Uelese v Minister for Immigration and Border Protection [2015] HCA 15; (2015) 256 CLR 203

Viane v Minister for Immigration and Border Protection [2018] FCAFC 116; (2018) 263 FCR 531

Division:

General Division

Registry:

New South Wales

National Practice Area:

Administrative and Constitutional Law and Human Rights

Number of paragraphs:

66

Date of hearing:

21 June 2023

Counsel for the Applicant:

Dr J Donnelly with Mr W Calokerinos

Solicitor for the Applicant:

Zarifi Lawyers

Counsel for the First Respondent:

Ms K Hooper

Solicitor for the First Respondent:

Australian Government Solicitor

Counsel for the Second Respondent:

The second respondent filed a submitting notice save as to costs

ORDERS

NSD 841 of 2022

BETWEEN:

JVGD

Applicant

AND:

MINISTER FOR IMMIGRATION, CITIZENSHIP AND MULTICULTURAL AFFAIRS

First Respondent

ADMINISTRATIVE APPEALS TRIBUNAL

Second Respondent

order made by:

JACKSON J

DATE OF ORDER:

18 october 2023

THE COURT ORDERS THAT:

1.    The application is allowed.

2.    The decision of the second respondent dated 30 August 2022 affirming the decision of a delegate of the first respondent dated 7 June 2022 is set aside.

3.    The application for review of the delegate's decision is remitted to the second respondent for determination according to law.

4.    The first respondent must pay the applicant's costs of the proceeding, to be assessed if not agreed.

Note:    Entry of orders is dealt with in Rule 39.32 of the Federal Court Rules 2011.

REASONS FOR JUDGMENT

JACKSON J:

1    The applicant came to Australia from Ethiopia in 2007 and has never become an Australian citizen. He was convicted of criminal offences which led the first respondent (Minister) to cancel his visa (for a second time) in October 2019. In June 2022, a delegate of the Minister decided under501CA(4) of the Migration Act 1958 (Cth) not to revoke the cancellation. The second respondent, the Administrative Appeals Tribunal, affirmed that decision on 30 August 2022. The applicant now seeks judicial review of the Tribunal's decision in this Court.

2    The application impugns the Tribunal's decision in three respects. The grounds stated in the application are, broadly:

(a)    Ground 1: that the Tribunal failed to carry out its statutory task, because in considering whether the applicant had engaged in family violence for the purposes of paragraph 8.2 of Direction 90: Visa Refusal and Cancellation Under Section 501 and Revocation of a Mandatory Cancellation of a Visa Under Section 501CA (Direction 90), the Tribunal was required to consider whether the victim of violence was a member of the applicant's family, and here it made no finding whether the victim of certain offending, whom I will call SM, was a member of the applicant's family;

(b)    Ground 2: the Tribunal's decision was legally unreasonable and/or illogical or irrational, because it found that the sentencing judge's remarks were information from an independent and authoritative source that the applicant had been involved in family violence against SM, when at the time of the relevant offences they were no longer in a relationship and did not live with each other; also, the Tribunal found at one point that the applicant's offending against his cousin was not family violence, and at another point that it was; and

(c)    Ground 3: the Tribunal acted on a misunderstanding of the law by relying on a particular passage from Viane v Minister for Immigration and Border Protection [2018] FCAFC 116; (2018) 263 FCR 531 (Viane 2018), set out below.

TO DO —
[a] Please reproduce the part of the judgment that opens with the words containing "18 october 2023" and closes with "according to law.".
[b] List every party named after "BETWEEN:" in the judgment, along with the role given to each.

[Items excerpted from a collection]
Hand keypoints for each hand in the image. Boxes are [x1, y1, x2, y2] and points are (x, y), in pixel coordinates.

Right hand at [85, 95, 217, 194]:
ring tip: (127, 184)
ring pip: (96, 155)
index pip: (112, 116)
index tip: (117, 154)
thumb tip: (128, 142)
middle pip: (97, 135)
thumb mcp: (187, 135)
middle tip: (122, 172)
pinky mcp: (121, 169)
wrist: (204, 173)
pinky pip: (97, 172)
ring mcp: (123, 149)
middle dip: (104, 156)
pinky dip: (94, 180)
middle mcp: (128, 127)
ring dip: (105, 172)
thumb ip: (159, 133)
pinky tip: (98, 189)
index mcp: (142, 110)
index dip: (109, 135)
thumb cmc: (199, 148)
* * *
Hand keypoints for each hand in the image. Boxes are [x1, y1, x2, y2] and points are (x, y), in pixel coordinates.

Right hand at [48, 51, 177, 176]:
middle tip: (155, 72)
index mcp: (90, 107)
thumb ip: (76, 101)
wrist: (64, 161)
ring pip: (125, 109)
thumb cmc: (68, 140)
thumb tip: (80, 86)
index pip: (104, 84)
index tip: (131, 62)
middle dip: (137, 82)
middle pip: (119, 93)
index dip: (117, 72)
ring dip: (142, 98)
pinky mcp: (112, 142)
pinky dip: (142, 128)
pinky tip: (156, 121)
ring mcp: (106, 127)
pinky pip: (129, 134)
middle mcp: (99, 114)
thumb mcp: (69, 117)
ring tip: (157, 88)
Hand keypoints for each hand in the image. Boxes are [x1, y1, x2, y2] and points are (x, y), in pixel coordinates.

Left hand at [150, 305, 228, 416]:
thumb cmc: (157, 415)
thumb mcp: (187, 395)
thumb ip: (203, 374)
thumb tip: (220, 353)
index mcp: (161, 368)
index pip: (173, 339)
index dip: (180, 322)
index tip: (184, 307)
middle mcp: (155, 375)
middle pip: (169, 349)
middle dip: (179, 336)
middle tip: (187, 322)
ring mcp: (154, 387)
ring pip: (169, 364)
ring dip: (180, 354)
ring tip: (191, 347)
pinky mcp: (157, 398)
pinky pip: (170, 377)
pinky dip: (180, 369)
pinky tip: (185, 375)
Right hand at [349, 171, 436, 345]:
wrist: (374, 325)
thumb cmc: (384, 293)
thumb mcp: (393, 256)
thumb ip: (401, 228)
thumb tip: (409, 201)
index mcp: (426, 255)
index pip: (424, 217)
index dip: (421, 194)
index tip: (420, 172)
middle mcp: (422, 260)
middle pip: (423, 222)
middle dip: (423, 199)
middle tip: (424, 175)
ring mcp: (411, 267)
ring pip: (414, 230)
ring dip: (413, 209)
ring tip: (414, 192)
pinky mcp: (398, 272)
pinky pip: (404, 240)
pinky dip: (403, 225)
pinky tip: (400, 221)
--
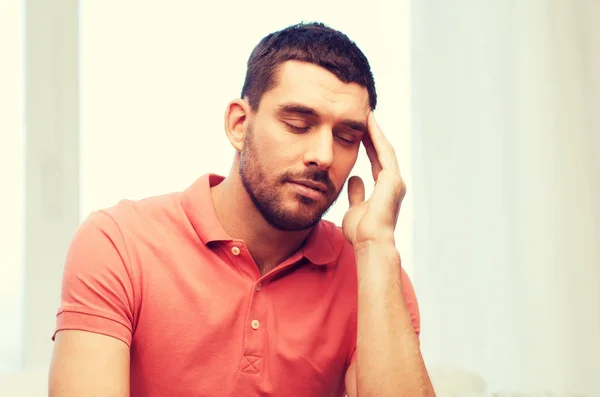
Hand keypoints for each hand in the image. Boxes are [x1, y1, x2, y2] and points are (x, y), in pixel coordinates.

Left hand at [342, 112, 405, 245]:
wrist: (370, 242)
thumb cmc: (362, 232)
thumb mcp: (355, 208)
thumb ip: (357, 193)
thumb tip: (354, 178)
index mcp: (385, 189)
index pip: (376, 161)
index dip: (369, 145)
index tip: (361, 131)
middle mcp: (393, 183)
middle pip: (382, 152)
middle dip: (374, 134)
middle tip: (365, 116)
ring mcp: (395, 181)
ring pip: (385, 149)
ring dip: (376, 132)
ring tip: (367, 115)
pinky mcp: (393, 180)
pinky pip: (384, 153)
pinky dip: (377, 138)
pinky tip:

PROBLEM SOLUTIONS —
[a]
18 october 2023

THE COURT ORDERS THAT:

1.    The application is allowed.

2.    The decision of the second respondent dated 30 August 2022 affirming the decision of a delegate of the first respondent dated 7 June 2022 is set aside.

3.    The application for review of the delegate's decision is remitted to the second respondent for determination according to law.

[b]
JVGD: Applicant
Minister for Immigration, Citizenship and Multicultural Affairs: First Respondent
Administrative Appeals Tribunal: Second Respondent